INFORMATION SUPPLIED:
++++++++++
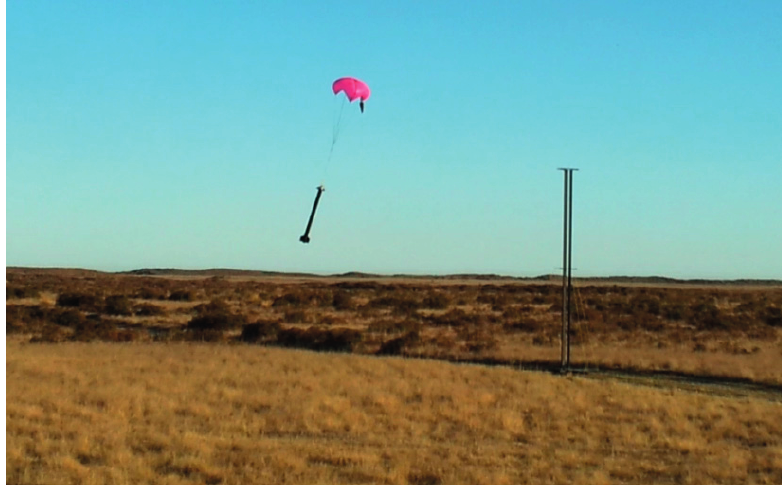
Figure 7. An earlier rocket (Lisa III) coming down under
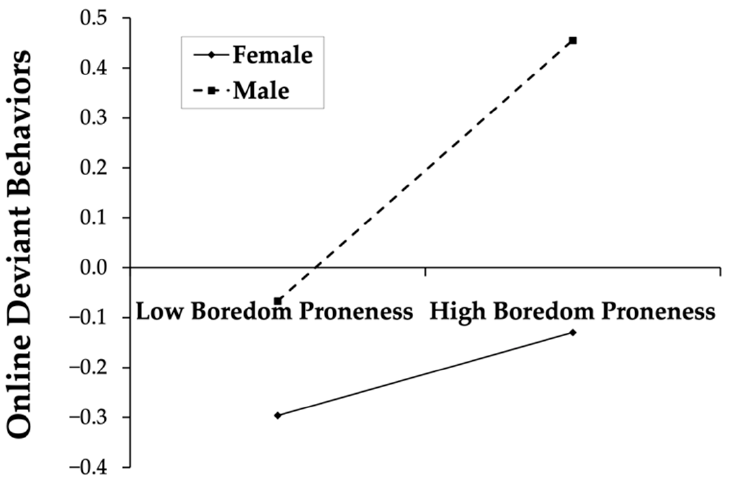
Figure 2. The association between boredom proneness and online deviant behaviors for gender.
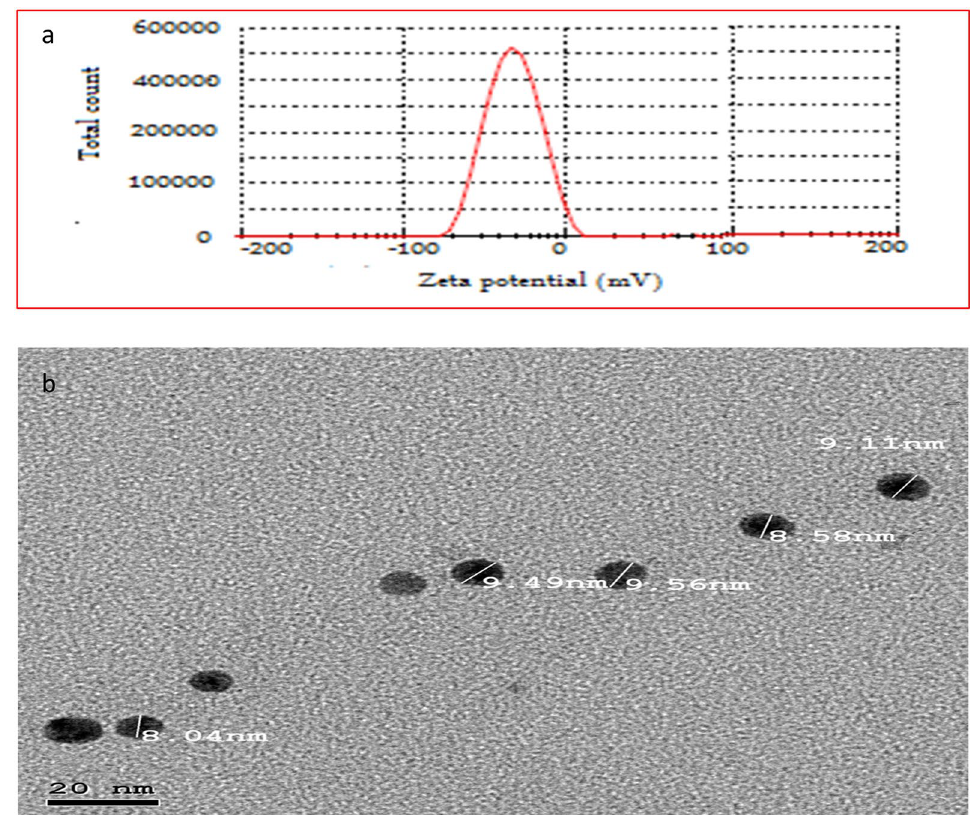
Figure 9. Zeta potential ( a ) and transmission electron microscopy (TEM, b ) of thymol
++++++++++
Every line of the data should be transcribed exactly. Omit the images.

TASK RESPONSE:
Figure 7. An earlier rocket (Lisa III) coming down under
Figure 2. The association between boredom proneness and online deviant behaviors for gender.
Figure 9. Zeta potential ( a ) and transmission electron microscopy (TEM, b ) of thymol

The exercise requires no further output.